About: Hello! My name is Carly and I am so excited to be on my Texas 4000 journey! I'm from Jensen Beach, Florida and am a beach bum at heart. When I visit home, you can find me beating my dad at a game of golf, vintage shopping with my mom, discussing fantasy reads with my older sister, Chloe, or dishing out sisterly advice to my younger sister, Ava. If you catch me in Texas when I am not in class or biking to Alaska, I am hanging out with my sorority, Kappa Delta, meeting with Texas Advertising Group, or exploring Austin's thrift shopping scene.
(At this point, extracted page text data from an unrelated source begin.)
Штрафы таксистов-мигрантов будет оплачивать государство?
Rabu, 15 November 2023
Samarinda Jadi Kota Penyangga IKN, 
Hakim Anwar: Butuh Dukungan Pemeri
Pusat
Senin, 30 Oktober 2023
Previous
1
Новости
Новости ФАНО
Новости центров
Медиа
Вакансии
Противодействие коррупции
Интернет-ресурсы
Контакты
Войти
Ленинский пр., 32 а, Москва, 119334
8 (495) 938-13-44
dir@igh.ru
Questions, comments, stories, words of encouragement, or book recommendations? Reach out to me at carlyhudgins@utexas.edu!

Why I Ride

I am extremely honored to be a part of the Texas 4000 2024 Team. During my freshman year, I became close to Georgia Winfield who would become a 2023 rider. She shared with me her own family's struggle with cancer and the perseverance that she was forced to learn. As I watched her go through the onboarding process and eventually start training for her upcoming summer ride, I realized how formative this organization had become to both her college experience and life story. I would never have believed that I too would be able to bike 4,000 (+!) miles from Austin to Alaska without her paving the way for me. Georgia, Cate, and the hundreds of riders before me have shown me just how impactful a team of students can be when united in a common goal.
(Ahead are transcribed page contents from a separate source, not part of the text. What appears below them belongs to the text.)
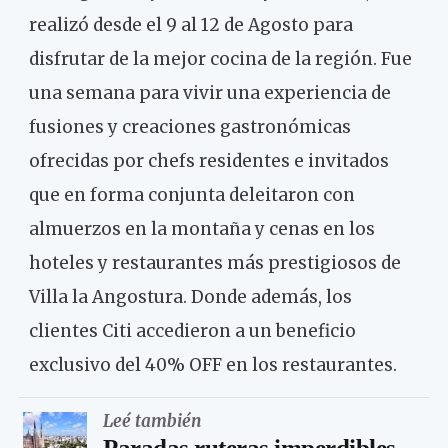
realizó desde el 9 al 12 de Agosto para
disfrutar de la mejor cocina de la región. Fue
una semana para vivir una experiencia de
fusiones y creaciones gastronómicas
ofrecidas por chefs residentes e invitados
que en forma conjunta deleitaron con
almuerzos en la montaña y cenas en los
hoteles y restaurantes más prestigiosos de
Villa la Angostura. Donde además, los
clientes Citi accedieron a un beneficio
exclusivo del 40% OFF en los restaurantes.
Leé también
Paradas ruteras imperdibles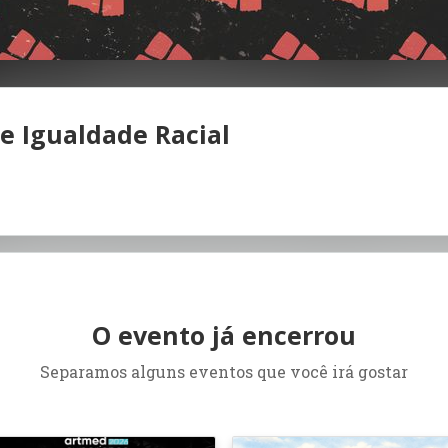
e Igualdade Racial
O evento já encerrou
Separamos alguns eventos que você irá gostar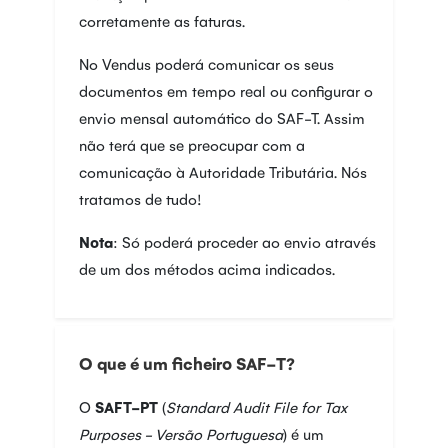
corretamente as faturas.
No Vendus poderá comunicar os seus
documentos em tempo real ou configurar o
envio mensal automático do SAF-T. Assim
não terá que se preocupar com a
comunicação à Autoridade Tributária. Nós
tratamos de tudo!
Nota
: Só poderá proceder ao envio através
de um dos métodos acima indicados.
O que é um ficheiro SAF-T?
O
SAFT-PT
(
Standard Audit File for Tax
Purposes - Versão Portuguesa
) é um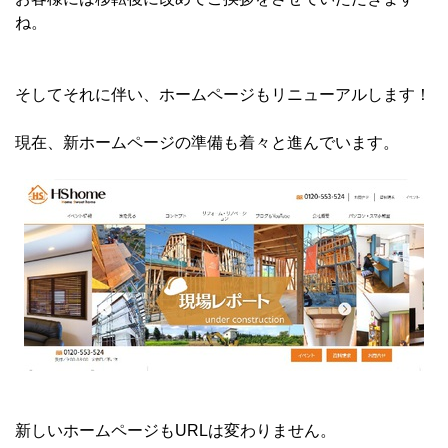
ね。
そしてそれに伴い、ホームページもリニューアルします！
現在、新ホームページの準備も着々と進んでいます。
新しいホームページもURLは変わりません。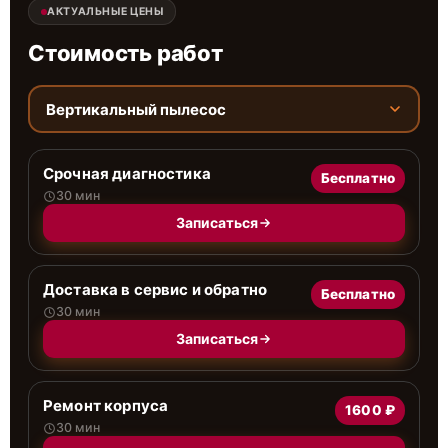
АКТУАЛЬНЫЕ ЦЕНЫ
Стоимость работ
Вертикальный пылесос
Срочная диагностика
Бесплатно
30 мин
Записаться
Доставка в сервис и обратно
Бесплатно
30 мин
Записаться
Ремонт корпуса
1600 ₽
30 мин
When I was 7 years old, my mom was diagnosed with Hodgkin’s Lymphoma. I was too young to understand the severity of cancer or the toll that it had taken on my mom’s mental and physical health. The few memories that I do have from that time are mixed with feelings of anxiety, fear, and confusion. As my mom went through chemo, the mood in my household drastically changed. Family dinners became just my dad, my sisters, and me because my mom did not have the strength to get out of bed. My dad, whose job had always required him to travel, was home every day of the week to do the driving and cooking that my mom usually did. It seemed like multiple times a week, a parent was dropping off a casserole meal at my house or offering to take me and my sisters to the park or the beach. The overwhelming selflessness shown by our community was inspiring and has stuck with me since.
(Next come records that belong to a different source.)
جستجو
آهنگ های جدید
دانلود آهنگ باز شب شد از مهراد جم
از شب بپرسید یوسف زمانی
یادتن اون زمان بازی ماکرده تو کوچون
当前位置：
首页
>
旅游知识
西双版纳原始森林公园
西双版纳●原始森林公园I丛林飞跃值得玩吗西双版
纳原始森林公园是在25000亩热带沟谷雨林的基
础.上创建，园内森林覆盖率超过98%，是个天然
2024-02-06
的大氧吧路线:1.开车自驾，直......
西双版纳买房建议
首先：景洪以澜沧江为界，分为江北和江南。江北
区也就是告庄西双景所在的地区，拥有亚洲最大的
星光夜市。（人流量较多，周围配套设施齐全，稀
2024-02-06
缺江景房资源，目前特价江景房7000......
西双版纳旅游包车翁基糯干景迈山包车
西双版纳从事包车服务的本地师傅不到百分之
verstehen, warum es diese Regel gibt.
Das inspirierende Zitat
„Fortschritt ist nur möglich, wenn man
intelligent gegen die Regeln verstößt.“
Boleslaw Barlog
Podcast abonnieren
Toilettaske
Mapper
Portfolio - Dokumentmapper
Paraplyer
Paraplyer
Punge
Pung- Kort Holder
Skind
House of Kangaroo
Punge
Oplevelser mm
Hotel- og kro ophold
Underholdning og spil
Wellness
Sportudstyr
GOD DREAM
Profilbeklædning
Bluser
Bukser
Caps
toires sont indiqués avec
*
My family is enormously grateful that my mom is now in complete remission. Her fight against cancer was long and hard but was made easier by our family, friends, neighbors, and strangers with generous hearts. I wish to be a force that positively impacts someone’s fight against cancer. I am biking to Alaska for the families that have become stronger because of a cancer diagnosis. I ride for the people who have made sacrifices to support those around them. I ride for the people whose stories I have heard and for those that I will never get the chance to hear. I ride for my mom, who inspires strength in me daily and whose selflessness I would like to mirror.